▸ WHAT THIS TASK INVOLVES:
Among the entries below, find the lines holding "progress" and copy them.

▸ MATERIAL FOR THE TASK:
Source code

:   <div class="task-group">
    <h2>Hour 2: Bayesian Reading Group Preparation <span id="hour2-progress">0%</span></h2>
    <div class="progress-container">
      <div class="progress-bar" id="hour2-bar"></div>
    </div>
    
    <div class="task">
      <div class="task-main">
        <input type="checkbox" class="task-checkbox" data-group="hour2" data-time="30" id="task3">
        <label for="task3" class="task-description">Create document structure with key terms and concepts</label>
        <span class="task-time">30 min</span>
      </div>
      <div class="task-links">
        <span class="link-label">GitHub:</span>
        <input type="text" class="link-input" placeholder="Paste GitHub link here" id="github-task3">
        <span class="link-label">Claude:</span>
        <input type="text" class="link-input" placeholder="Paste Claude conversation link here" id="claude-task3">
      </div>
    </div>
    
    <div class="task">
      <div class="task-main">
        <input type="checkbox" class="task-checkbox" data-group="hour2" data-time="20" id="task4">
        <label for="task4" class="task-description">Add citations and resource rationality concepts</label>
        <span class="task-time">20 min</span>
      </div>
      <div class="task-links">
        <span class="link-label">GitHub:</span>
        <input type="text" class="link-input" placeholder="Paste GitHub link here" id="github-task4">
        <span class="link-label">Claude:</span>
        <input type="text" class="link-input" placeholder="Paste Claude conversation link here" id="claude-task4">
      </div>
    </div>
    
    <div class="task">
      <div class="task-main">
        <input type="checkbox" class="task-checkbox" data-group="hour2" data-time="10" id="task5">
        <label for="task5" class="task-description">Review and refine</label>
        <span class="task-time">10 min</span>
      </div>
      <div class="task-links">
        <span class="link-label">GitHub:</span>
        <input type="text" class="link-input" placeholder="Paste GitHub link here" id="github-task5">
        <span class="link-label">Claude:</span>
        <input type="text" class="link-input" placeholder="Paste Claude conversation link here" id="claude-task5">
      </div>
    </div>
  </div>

▸ WRITTEN RESPONSE:
    <h2>Hour 2: Bayesian Reading Group Preparation <span id="hour2-progress">0%</span></h2>
    <div class="progress-container">
      <div class="progress-bar" id="hour2-bar"></div>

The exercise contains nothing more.